British pre-teen Conor (Lewis MacDougall) has been having horrific nightmares during his mother’s long illness, watching over and over as a hole opens violently in the earth beneath a nearby church. So it’s almost not surprising when, late one night, the majestic old tree beside that church writhes wildly into life, stomps over to the child’s window, and announces (in Liam Neeson’s voice), “I have come to get you.”

The tree (it’s a yew tree, and viewers may draw their own conclusions about the homophone there) promises that he’ll return on three subsequent nights to tell Conor a story, then demand a fourth tale from him in return. In the daytime between these visits, though, Conor must contend with bullying at school and the prospect of being looked after by his chilly grandmother (Sigourney Weaver). As neither is very happy-making, he spends lots of time drawing in notebooks.

When the monster comes back (the camera notices that it’s at 12:07 a.m. each night), he insists that Conor mentally envision each story as vividly as he can. The film brings the tales to life stylishly, with a mix of techniques that often echo Conor’s drawing style.
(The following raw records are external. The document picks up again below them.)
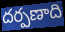
దర్పణాది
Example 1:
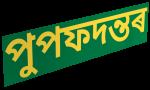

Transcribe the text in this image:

পুপফদন্তৰ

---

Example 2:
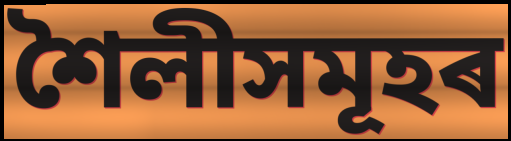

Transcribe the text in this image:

শৈলীসমূহৰ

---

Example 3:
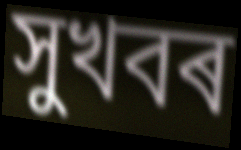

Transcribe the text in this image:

সুখবৰ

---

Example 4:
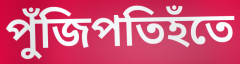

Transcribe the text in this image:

পুঁজিপতিহঁতে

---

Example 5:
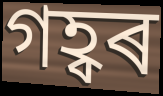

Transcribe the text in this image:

গহ্বৰ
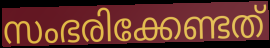
സംഭരിക്കേണ്ടത്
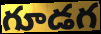
గూడగ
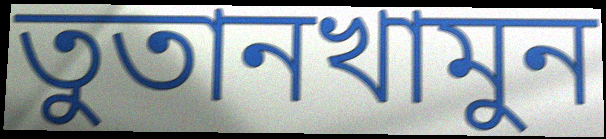
তুতানখামুন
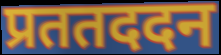
प्रततददन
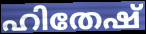
ഹിതേഷ്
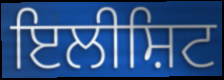
ਇਲੀਸ਼ਿਟ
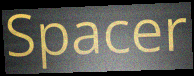
Spacer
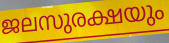
ജലസുരക്ഷയും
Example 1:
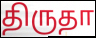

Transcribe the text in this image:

திருதா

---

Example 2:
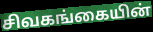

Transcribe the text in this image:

சிவகங்கையின்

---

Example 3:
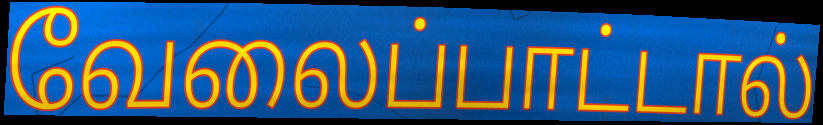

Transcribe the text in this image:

Each starts off like familiar storybook stuff — widowed king who remarries evil witch; prince who loses his lovely girlfriend — before wrapping up unexpectedly. When the new queen turns out not to be evil, for instance, depriving us of the payoff we expect, the monster defends his story thusly: “Many things that are true feel like a cheat.”

So it goes each night. And while we don’t really need for Conor’s literature teacher to spell things out by insisting there are “two sides to every story,” the movie’s nocturnal exploration of gray areas and misplaced sympathies sheds light on the messier details of Conor’s family life. There’s dad, for instance (Toby Kebbell, “The Entire History of You”). Dad divorced mom and started a new family in L.A.; visiting Conor now, he has to make his concern for his ex jibe with the fact that they split. Sometimes, he explains, love stories end “messily ever after.”
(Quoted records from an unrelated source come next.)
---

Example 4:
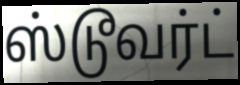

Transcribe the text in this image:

ஸ்டூவர்ட்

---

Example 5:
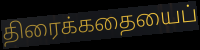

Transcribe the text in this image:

திரைக்கதையைப்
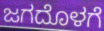
ಜಗದೊಳಗೆ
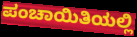
ಪಂಚಾಯಿತಿಯಲ್ಲಿ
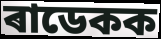
ৰাডেকক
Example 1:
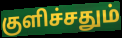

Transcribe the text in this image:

குளிச்சதும்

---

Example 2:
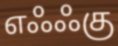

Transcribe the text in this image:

எஃஃகு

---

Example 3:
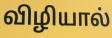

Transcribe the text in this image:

விழியால்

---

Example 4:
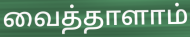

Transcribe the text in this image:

வைத்தாளாம்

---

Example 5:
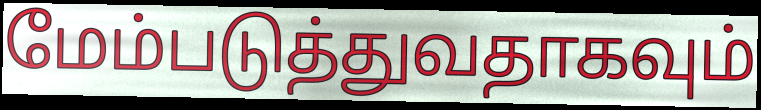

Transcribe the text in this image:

மேம்படுத்துவதாகவும்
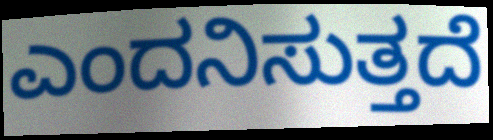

Even more than “The Orphanage,” which was executive produced by Guillermo del Toro, this monster-and-fairy-tale film shows the Mexican auteur’s influence. The yew tree’s branches wrap scarily around the boy, swallowing him up as the storytelling takes over his imagination; the tree’s magic doesn’t solve the boy’s problems by “poof!”-ing them away, but by altering his understanding of the world.

Patrick Ness’ screenplay, adapted from his own 2011 book, hits the emotional notes required by an illness-centered family drama with grace, but also shows finesse in playing this side of the film against its fantasy. Surprised when his grief-fueled outbursts of violence aren’t punished by parents or principals, Conor is asked more than once, “What could possibly be the point?” The fact that not every terrible thing can be remedied or appropriately punished is a tough lesson even for adults to learn, but “A Monster Calls” helps find the sense in it.

The movie is now being screened in Shenzhen.